Task prompt
Count the lines in the records below that contain the word "depth", and reply with only that number.

Records from a dataset
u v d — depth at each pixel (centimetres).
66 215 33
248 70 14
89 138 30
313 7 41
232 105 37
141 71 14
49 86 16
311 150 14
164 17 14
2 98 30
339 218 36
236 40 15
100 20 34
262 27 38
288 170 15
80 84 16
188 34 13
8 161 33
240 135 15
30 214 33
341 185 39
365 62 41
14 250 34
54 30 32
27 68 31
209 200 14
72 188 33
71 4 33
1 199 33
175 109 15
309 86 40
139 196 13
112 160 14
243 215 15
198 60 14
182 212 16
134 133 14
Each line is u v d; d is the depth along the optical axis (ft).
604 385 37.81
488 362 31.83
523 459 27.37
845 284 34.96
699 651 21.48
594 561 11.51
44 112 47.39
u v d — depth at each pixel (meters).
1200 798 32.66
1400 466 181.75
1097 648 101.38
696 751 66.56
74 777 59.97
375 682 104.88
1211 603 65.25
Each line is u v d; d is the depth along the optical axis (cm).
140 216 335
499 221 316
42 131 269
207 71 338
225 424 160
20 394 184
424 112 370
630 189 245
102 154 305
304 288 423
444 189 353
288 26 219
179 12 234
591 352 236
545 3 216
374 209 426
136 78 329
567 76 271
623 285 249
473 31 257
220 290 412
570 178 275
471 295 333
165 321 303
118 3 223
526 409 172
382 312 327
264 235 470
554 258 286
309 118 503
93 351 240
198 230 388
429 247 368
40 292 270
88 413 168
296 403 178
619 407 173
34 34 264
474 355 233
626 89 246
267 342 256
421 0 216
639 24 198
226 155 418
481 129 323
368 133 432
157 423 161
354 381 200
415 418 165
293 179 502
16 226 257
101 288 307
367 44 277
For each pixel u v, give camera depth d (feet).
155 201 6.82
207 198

Answer to the exercise
5